Il totale è di 203 milioni di euro l’anno soltanto per il funzionamento amministrativo. La somma non tiene conto cioè dei milioni di euro rimborsati ai parlamentari e ai loro assistenti. E nemmeno dei costi in perdita di efficienza di tremila impiegati costretti a traslocare la loro sede di lavoro due volte al mese. Mettendo tutto insieme, lo spreco salirebbe a 300 milioni di euro l’anno o forse più. Una spesa che potrebbe essere indirizzata ad altri scopi.

 

Dopo la relazione del segretario generale, però, nessuno ha mai più osato scorporare le cifre dalle varie voci di bilancio su cui sono spalmate.

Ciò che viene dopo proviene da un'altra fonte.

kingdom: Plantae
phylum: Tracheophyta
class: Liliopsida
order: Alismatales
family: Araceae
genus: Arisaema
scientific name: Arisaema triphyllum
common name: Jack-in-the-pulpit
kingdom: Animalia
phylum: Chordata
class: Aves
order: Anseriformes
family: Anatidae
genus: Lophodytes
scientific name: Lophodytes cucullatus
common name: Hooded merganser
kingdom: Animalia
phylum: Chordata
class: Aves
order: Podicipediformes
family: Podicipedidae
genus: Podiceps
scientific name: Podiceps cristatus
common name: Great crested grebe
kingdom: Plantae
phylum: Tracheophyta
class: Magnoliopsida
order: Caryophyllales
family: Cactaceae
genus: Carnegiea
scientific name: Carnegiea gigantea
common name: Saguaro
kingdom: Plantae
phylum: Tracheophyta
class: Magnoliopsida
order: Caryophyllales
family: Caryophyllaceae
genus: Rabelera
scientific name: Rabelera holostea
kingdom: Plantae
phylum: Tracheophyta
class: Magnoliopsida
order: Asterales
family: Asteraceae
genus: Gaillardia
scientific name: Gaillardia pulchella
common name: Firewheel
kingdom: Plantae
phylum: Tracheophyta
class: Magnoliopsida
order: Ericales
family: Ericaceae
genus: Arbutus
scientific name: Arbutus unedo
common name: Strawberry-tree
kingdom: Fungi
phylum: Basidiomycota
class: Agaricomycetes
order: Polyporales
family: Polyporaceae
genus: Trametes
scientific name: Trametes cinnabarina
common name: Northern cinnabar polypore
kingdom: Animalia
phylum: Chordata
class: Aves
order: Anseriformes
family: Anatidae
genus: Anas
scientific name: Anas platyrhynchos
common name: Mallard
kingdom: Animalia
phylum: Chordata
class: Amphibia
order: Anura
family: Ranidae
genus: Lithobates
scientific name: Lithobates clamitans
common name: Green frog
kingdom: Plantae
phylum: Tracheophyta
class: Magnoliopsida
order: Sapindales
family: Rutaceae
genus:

Gli uffici amministrativi del Parlamento si guardano bene dal rivelarle. “Le cifre attuali sono sconosciute”, ammette a ‘L’espresso’ il liberale tedesco Alexander Alvaro, “comprendiamo il valore simbolico di Strasburgo per la pace in Europa. Ma se l’Ue vuole maturare, è importante che elimini sprechi di denaro e di tempo. Strasburgo potrebbe tra l’altro diventare sede delle riunioni del Consiglio europeo, dei governi dell’Unione. Questo darebbe ugualmente alla città una buona esposizione mediatica”.

 

Alvaro è tra i promotori della petizione sul sito www.oneseat.eu: il lungo elenco dei sostenitori va dal ministro liberale svedese Cecilia Malmström alla socialista olandese Edith Mastenbroek. Un’alleanza trasversale che abbraccia anche Verdi inglesi e italiani. In poche settimane la campagna per una sede unica ha raccolto oltre un milione di firme: secondo la Costituzione europea bocciata, un milione di adesioni sarebbe bastato per proporre la questione in Commissione.

 

La soluzione non è semplice. La sede di Strasburgo è prevista dai Trattati. E per modificare i Trattati serve il voto unanime di tutti gli Stati membri. Compresi Francia e Lussemburgo. Un accordo con il Grand Ducato impone che sul totale del personale dell’Europarlamento almeno la metà sia assegnata alla sede del Lussemburgo. Nel frattempo la Francia potenzia i collegamenti via terra. Come il Tgv che pochi giorni fa è arrivato da Parigi a Strasburgo in 140 minuti toccando i 575 chilometri all’ora. Un record che allontana ancor di più Strasburgo da Bruxelles. Perché tra le due capitali europee i pochissimi treni diretti continuano a viaggiare a velocità italiane: non superano mai gli 80 orari di media.

 

 

L’ennesimo scandalo: soldi pubblici regalati alle cliniche private. Cento milioni di euro, senza che ne avessero diritto.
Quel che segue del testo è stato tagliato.